> Stated problem: Show every line in the records below that contains the word "from". Case counts.
* Start *
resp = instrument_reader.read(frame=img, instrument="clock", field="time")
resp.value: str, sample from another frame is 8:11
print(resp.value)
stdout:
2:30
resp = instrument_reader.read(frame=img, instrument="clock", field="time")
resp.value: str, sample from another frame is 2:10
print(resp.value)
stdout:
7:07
* End *
* Start *
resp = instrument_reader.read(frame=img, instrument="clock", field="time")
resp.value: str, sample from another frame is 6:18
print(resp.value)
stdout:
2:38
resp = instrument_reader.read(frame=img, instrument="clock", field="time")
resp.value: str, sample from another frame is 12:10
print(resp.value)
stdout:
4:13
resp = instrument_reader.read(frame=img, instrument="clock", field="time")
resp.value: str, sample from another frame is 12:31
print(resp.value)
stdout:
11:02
* End *
> Exercise response:
resp.value: str, sample from another frame is 8:11
resp.value: str, sample from another frame is 2:10
resp.value: str, sample from another frame is 6:18
resp.value: str, sample from another frame is 12:10
resp.value: str, sample from another frame is 12:31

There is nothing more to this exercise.